若不是雾裹着湿意漫上山阶,我大概会错过龙头山最软的模样。
石阶旁的崖壁上,总嵌着几株小松树——不是那种顶天立地的苍劲,是偏要从石缝里挣出的“倔”。枝干被山风揉得弯了腰,墨绿的松针却攥着雾水发亮,像谁在崖边挂了把沾着露的绿绒伞。有的松枝斜斜探过木栏杆,风一吹,松针碰着雾,簌簌落几点凉意在手背上,倒像是山在同你眨眼睛。
再往山坳里走,雾就淡成了纱,能听见溪流在石缝里碎碎念。

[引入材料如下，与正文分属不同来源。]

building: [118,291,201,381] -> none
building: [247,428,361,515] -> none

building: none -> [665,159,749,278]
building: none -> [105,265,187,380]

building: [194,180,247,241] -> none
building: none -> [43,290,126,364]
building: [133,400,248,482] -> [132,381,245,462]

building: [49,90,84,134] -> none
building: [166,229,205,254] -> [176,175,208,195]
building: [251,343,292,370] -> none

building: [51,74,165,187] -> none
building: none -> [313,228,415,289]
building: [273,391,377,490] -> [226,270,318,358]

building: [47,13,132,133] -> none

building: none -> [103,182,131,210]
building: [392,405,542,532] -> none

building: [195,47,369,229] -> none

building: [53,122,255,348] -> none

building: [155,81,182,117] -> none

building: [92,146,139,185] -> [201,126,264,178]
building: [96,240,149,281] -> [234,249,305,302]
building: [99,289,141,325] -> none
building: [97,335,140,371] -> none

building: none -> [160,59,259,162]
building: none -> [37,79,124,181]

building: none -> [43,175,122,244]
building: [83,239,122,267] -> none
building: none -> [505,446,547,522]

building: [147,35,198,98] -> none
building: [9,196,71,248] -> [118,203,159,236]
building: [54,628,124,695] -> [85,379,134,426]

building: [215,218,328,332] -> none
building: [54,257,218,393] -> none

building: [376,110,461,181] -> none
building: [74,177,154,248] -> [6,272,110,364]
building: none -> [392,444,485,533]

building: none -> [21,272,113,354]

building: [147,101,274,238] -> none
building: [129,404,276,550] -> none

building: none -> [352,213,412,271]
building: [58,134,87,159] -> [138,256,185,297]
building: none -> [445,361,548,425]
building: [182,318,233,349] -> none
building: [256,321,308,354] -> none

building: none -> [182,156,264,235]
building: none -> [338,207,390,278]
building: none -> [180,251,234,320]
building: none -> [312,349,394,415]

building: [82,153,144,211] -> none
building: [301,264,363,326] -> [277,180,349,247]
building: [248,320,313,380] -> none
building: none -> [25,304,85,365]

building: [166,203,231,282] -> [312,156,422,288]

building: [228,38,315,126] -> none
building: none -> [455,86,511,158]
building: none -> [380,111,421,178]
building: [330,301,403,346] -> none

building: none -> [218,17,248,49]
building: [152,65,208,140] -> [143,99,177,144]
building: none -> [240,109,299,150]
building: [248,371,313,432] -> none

不是奔涌的瀑,是缠在青石板上的细流:水色是透亮的绿,裹着几片红枫叶子打转,撞上石头就溅起银亮的星子。溪边长着没名气的灌木,枝桠上坠着雾凝成的水珠,风晃一下,水珠“啪”地砸进溪里,惊得溪流拐了个弯,窸窸窣窣钻去更深的林子里了。
山的性子,都藏在这些细碎里:小松树把根钉进石头,溪流把柔肠绕遍青崖,连雾都裹着草木的潮气,把每一寸风都染得软乎乎的。等缆车钻进雾里时回头望,那些树、那些溪,早和山融成了一团青,只留湿意沾在发梢——是龙头山没说出口的、轻轻的告别。